On Tuesday, the Federal Trade Commission, under the direction of Chair Lina Khan, argued its case to block the merger between grocery chains Kroger and Albertsons before Judge Adrienne Nelson in a federal court in Portland.

This merger would create a grocery chain smaller than Walmart and Costco. It is to better compete with these very grocery giants that Kroger and Albertsons sought this merger in this first place. And yet the FTC complaint excludes Whole Foods, Sam’s Club, Costco, Amazon, and Aldi as competitors in the “traditional supermarket” sector, neatly isolating the Kroger-Albertsons deal to highlight it as anticompetitive.

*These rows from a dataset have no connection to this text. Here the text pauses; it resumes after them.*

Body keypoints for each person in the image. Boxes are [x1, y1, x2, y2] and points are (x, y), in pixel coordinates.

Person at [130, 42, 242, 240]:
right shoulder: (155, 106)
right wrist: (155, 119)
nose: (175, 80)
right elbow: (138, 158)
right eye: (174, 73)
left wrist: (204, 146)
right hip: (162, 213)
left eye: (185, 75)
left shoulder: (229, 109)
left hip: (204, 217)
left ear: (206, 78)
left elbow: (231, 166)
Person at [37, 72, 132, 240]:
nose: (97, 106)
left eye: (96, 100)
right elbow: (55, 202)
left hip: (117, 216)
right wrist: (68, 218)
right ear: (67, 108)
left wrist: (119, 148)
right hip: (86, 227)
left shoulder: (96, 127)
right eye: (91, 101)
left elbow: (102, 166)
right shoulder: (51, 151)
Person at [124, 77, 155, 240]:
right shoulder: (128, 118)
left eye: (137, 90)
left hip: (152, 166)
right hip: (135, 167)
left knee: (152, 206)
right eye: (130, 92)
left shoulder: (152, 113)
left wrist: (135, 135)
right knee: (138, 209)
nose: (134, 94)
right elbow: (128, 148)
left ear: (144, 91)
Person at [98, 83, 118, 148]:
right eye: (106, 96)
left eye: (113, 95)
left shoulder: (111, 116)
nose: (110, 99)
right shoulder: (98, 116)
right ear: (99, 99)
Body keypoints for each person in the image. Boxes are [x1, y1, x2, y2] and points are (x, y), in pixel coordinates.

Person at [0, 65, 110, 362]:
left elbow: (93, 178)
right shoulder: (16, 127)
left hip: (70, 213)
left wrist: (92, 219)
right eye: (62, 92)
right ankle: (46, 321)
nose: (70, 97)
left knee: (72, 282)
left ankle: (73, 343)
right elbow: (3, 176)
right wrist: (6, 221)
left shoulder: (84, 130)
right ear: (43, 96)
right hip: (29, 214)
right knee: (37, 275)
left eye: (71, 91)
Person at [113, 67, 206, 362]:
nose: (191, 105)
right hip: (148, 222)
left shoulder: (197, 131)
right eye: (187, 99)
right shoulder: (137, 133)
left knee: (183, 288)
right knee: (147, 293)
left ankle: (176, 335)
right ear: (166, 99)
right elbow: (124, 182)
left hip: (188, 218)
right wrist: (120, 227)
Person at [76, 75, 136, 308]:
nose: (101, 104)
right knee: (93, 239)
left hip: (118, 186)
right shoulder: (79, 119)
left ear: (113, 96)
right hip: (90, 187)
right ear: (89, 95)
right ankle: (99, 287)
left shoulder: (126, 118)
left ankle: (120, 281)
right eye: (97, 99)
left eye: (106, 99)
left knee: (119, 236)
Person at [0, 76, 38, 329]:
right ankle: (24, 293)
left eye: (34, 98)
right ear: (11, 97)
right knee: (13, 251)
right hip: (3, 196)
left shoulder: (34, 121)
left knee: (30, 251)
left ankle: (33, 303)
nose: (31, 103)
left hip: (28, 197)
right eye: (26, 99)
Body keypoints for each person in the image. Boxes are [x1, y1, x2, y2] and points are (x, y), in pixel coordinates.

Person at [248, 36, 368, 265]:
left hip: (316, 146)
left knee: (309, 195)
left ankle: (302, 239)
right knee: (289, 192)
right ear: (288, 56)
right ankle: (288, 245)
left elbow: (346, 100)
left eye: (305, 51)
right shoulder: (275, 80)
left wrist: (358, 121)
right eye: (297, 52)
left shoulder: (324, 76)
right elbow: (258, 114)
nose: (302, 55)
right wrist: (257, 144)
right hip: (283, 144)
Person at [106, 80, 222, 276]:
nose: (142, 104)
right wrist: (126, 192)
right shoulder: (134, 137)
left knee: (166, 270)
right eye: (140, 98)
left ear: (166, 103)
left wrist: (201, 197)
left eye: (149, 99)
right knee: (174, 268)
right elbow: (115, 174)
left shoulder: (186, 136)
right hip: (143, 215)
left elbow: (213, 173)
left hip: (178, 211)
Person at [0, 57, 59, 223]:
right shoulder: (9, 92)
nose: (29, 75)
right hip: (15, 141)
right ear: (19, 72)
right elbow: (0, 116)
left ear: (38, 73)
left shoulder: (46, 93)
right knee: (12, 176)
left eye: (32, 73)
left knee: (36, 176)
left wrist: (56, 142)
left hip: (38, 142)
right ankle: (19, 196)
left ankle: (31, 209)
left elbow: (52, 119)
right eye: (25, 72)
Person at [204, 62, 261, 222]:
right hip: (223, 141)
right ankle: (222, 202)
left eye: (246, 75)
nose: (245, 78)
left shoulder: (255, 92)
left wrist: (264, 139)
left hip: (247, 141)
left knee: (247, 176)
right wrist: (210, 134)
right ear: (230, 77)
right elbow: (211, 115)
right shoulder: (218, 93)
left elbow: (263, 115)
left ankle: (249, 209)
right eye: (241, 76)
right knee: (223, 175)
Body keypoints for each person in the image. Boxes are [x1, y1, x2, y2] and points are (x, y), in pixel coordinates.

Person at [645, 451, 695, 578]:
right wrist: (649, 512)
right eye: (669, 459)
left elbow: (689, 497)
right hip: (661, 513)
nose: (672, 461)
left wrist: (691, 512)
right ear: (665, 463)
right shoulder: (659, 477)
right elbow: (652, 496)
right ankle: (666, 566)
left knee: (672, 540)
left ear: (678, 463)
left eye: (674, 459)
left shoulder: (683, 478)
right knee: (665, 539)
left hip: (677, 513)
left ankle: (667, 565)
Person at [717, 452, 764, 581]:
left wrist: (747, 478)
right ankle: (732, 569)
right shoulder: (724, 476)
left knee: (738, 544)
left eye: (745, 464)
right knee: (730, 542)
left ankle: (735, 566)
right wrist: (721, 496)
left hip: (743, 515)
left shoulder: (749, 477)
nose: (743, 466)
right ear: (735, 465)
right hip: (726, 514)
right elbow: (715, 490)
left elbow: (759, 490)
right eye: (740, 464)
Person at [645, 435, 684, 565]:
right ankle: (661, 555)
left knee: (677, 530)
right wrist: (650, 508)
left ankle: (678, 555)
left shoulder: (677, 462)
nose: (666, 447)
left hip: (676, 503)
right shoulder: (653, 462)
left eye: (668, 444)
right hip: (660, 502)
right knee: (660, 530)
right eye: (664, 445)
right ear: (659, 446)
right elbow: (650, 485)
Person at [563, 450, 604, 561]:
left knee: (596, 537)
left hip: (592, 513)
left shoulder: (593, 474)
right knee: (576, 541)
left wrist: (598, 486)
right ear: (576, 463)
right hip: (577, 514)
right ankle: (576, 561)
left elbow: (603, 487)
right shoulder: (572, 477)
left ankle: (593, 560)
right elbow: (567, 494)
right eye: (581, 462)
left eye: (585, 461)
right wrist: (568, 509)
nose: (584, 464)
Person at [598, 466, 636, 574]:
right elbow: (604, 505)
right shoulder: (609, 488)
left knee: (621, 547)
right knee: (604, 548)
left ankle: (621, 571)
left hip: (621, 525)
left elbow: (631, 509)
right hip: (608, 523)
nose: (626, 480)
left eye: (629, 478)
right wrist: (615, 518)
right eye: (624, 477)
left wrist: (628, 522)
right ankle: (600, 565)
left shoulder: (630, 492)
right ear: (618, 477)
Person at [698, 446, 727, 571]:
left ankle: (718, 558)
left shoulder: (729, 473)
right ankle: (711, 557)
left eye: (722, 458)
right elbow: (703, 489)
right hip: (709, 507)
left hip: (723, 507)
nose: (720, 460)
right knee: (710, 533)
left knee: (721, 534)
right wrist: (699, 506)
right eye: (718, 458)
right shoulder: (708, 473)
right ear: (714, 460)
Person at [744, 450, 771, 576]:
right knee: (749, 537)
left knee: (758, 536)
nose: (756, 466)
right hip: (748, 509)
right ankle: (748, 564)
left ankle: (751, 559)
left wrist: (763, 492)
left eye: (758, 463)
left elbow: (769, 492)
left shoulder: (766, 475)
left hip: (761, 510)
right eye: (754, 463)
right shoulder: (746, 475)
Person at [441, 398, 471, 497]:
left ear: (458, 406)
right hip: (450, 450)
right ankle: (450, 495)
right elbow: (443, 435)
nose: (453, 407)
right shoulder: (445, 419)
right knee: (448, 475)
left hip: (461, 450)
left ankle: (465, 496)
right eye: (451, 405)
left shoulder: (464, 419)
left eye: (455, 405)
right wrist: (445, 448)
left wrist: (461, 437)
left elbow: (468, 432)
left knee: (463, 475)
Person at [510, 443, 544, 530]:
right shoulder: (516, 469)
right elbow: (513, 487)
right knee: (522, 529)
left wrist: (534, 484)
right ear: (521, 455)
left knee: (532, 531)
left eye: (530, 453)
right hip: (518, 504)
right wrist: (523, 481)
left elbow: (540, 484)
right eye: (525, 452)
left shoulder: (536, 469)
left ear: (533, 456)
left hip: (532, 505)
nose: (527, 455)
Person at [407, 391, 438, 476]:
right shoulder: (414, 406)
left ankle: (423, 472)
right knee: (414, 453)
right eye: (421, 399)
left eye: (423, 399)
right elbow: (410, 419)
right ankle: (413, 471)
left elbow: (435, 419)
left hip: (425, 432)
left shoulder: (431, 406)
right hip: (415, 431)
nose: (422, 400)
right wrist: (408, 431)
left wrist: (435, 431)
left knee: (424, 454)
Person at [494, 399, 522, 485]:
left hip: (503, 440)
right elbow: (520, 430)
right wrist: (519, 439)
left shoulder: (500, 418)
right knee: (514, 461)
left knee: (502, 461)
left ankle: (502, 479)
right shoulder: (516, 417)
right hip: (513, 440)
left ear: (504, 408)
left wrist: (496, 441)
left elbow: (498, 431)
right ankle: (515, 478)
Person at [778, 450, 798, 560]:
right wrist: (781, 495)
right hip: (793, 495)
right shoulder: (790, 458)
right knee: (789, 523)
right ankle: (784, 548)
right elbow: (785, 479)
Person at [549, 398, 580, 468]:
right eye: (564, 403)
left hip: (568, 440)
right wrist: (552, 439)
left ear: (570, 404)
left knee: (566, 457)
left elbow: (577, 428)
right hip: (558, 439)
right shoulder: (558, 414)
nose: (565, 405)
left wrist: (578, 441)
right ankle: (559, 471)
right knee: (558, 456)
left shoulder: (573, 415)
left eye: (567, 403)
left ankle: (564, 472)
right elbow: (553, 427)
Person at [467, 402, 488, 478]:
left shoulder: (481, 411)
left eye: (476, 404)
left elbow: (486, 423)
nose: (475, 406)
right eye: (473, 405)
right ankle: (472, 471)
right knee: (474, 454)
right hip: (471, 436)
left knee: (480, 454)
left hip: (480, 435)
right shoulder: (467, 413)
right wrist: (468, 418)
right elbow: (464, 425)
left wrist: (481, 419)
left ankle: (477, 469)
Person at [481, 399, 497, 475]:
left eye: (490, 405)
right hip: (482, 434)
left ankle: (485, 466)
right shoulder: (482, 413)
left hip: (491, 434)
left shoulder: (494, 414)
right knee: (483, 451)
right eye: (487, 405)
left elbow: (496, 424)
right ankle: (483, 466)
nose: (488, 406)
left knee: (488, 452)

This narrowing of the competitive market ignores how Americans shop today and the plain realities of the grocery business. Nate Scherer of the nonprofit American Consumers Institute demonstrates that the extent to which this lawsuit is a triumph of ideology over common sense and the plain interest of consumers and workers.

Scherer reports that:

  • Kroger has pledged to invest $1 billion toward cutting grocery prices for consumers.
  • The merger will result in a $1.3 billion investment to improve the customer experience.
  • Kroger has promised, if the deal goes through, to spend $1 billion on employee wages and benefits for 640,000 workers.

These pledges, which once would have satisfied regulators, are ignored by today’s FTC. By sweeping aside all economic evidence and logic, Biden-Harris antitrust regulators are moving beyond a liberal interpretation of antitrust to mount progressive show trials of American capitalism. Their intention is not to improve capitalism by removing choke points on competition. Their intention to discredit capitalism altogether as hopelessly compromised by a tendency toward monopoly, and then to regulate businesses so heavily that we will effectively have a government-managed Department of Groceries, a Department of Airlines, a Department of Tech, etc., with the regulators in Washington, D.C., standing at the commanding heights of the world’s largest economy.

These radical regulators can only harm consumers, reduce competition, and hurt consumers and workers alike.